5No matching timetag foundPulses are received but time tags did not arrive around that time.Check that the GPS reciever outputs constantly the timetags.
6Time between pulses is wrongThe measured time between pulses should be exactly one second (within +/- 1 millisecond).If this error occurs then possibly the serial port you used is not responsive enough to read the signal from the Time Synchronization Adaptor, for example a USB to serial convertor was used. The Time Synchronization Adaptor should be interfaced on a Hardware comport, best directly on the motherboard, or a pci card. Multi-serial cards that are approved for accurate time tagging (e.g. Moxa xx-168) can also be used.

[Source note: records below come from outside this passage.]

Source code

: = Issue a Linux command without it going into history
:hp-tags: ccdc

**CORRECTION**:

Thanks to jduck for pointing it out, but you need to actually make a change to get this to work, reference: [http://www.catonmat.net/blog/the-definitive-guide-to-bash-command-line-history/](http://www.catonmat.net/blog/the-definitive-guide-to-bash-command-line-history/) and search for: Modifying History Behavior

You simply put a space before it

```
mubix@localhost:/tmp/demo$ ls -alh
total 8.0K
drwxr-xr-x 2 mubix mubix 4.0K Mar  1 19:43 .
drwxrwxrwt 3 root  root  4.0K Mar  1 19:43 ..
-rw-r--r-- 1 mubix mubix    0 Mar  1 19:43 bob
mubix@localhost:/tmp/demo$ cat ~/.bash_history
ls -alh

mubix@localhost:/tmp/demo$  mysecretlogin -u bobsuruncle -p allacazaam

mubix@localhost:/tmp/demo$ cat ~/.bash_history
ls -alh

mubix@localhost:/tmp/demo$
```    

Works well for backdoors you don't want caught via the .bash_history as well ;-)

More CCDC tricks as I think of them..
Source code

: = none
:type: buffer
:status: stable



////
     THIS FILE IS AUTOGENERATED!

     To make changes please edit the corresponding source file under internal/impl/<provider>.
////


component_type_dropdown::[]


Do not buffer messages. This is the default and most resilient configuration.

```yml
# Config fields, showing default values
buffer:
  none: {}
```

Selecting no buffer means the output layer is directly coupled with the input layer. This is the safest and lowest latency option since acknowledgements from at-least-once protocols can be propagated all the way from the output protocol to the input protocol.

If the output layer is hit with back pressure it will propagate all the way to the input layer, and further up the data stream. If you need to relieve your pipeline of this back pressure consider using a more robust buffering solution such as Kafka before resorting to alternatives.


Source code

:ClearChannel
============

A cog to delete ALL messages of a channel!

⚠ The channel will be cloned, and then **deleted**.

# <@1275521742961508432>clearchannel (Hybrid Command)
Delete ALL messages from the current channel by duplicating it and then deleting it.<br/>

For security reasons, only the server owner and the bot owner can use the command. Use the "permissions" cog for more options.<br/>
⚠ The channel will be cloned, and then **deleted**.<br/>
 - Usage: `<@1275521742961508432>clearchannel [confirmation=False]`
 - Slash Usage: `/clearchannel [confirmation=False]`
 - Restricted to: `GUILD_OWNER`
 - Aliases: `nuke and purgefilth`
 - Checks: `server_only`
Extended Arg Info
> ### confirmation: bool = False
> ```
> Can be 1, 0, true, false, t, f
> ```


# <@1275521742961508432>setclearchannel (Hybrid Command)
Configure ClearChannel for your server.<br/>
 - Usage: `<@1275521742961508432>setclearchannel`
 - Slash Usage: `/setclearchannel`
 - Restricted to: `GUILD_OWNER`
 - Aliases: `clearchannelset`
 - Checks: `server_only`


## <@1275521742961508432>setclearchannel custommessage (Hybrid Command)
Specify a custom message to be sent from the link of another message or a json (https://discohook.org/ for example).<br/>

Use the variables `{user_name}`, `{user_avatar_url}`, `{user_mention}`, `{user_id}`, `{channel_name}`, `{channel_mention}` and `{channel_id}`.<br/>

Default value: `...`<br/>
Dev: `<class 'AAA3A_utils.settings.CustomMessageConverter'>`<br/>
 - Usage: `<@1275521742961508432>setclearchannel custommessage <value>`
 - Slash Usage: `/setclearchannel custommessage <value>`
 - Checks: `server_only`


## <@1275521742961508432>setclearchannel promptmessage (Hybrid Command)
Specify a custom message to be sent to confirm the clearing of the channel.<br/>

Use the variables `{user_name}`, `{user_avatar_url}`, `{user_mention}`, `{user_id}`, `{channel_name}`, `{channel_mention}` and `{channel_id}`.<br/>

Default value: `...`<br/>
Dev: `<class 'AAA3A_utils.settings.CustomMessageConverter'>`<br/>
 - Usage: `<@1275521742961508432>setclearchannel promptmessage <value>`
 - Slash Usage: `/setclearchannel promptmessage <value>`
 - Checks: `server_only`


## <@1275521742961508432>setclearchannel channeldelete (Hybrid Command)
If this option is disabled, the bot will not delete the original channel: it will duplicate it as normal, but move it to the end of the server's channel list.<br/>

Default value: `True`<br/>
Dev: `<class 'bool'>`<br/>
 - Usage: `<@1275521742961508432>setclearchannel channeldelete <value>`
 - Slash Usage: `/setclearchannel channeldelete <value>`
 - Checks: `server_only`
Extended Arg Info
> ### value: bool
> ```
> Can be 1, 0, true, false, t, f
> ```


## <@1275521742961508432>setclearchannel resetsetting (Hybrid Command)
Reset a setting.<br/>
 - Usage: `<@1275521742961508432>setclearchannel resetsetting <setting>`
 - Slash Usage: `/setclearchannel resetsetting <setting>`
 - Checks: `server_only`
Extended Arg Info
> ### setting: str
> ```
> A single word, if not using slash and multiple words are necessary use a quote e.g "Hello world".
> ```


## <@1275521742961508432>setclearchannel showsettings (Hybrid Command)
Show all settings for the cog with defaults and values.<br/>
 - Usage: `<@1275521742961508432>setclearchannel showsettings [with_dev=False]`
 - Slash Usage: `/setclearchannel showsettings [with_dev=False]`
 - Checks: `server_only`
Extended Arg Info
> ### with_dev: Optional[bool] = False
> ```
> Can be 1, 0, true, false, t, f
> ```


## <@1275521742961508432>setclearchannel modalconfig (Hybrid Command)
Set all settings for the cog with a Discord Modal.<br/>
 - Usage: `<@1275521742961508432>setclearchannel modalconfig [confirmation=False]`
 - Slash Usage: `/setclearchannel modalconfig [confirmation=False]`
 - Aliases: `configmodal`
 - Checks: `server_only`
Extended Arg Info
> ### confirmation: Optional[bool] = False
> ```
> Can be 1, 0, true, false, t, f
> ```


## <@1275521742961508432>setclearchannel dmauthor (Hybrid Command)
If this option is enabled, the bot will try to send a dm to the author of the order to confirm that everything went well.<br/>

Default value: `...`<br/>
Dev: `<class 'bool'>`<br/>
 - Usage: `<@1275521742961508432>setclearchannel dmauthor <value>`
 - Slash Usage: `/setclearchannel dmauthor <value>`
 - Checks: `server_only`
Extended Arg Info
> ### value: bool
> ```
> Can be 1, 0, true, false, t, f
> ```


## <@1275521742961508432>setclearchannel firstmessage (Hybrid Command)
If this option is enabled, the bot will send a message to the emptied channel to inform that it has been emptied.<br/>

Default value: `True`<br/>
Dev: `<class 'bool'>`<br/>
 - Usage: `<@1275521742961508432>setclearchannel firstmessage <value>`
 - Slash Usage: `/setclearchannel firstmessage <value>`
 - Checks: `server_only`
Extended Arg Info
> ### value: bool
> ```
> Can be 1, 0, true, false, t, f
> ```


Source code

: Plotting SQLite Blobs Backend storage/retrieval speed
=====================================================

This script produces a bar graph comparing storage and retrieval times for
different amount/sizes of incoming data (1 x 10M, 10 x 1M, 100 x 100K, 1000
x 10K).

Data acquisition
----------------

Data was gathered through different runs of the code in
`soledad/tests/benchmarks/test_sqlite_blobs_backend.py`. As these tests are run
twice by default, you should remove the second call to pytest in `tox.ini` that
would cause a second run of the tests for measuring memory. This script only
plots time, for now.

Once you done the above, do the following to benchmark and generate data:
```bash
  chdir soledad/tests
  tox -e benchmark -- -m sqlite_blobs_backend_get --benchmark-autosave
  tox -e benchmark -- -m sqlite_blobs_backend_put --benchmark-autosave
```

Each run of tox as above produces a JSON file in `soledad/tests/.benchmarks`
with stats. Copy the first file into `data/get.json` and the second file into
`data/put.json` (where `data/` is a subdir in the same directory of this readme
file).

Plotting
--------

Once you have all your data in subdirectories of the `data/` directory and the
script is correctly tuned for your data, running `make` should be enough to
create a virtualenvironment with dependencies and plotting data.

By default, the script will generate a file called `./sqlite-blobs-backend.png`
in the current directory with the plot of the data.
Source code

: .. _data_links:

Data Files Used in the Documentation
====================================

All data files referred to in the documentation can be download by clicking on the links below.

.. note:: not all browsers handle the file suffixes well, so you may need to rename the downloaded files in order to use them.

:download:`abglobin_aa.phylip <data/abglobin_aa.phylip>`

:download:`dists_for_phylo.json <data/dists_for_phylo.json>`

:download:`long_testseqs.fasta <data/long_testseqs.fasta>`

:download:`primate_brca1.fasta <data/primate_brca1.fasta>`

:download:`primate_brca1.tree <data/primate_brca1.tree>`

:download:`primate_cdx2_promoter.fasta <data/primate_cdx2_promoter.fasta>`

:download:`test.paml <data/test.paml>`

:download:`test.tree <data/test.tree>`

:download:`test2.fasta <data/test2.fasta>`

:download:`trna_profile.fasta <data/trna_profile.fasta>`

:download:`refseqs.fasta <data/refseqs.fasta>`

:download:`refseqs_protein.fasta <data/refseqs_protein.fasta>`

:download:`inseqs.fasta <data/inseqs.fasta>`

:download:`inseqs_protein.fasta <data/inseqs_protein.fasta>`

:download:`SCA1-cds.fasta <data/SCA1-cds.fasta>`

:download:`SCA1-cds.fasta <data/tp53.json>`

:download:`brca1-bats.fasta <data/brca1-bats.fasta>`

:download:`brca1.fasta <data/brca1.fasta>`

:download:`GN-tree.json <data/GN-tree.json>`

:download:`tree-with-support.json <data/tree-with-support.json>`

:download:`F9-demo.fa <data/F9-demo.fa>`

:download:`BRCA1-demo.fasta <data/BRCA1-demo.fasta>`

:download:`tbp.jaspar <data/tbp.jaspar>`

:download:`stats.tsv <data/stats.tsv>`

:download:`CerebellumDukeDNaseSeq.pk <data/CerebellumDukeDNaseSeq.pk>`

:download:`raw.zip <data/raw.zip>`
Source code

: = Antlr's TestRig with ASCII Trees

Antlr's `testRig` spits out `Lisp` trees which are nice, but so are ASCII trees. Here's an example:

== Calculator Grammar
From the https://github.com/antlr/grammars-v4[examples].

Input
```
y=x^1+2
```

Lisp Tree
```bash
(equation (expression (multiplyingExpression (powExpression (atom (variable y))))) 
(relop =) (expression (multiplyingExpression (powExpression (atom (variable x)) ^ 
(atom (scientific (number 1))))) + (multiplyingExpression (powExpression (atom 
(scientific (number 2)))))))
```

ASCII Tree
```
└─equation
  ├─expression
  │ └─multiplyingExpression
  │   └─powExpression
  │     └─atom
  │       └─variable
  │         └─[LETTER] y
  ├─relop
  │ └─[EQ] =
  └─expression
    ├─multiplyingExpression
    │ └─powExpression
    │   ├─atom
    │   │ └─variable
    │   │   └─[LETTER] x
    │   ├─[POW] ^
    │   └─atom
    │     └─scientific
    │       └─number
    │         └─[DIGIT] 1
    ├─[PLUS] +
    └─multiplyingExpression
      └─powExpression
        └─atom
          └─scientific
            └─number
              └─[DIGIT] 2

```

Another possible source for this error is again active CPU speed throttling*.
7Missing PulseTime between two Time Synchronization pulses is around 2 seconds, this means a pulse was missed.This can happen on USB serial ports, install Time Synchronization Adapter on a proper hardware serial port.
8No Timetags receivedNo time tag was received for longer than 5 seconds.Check connection and GPS receiver.
9No Pulses receivedNo pulse was received for longer than 5 seconds.Check the Time Synchronization Adaptor that it flashes, check pulse cabling.
10Wrong timetag intervalThe time reported by the time tags fluctuate.Check the GPS output settings, probably the output triggering is wrong. Ideally the timetag in the output message should coincide with the moment the first character of the message is transmitted.

Tip

Always disable speed throttling in the BIOS of the motherboard!

Note

Errors 4, 5, 6, 7, 9, 10 can only occur if a Time Synchronization Adaptor is used.

Simulation mode

For training or testing purposes the display can be started stand-alone. It will start a simulation automatically.

Via a mode-less dialog various scenarios can be simulated, the display will respond immediately to the changed parameters.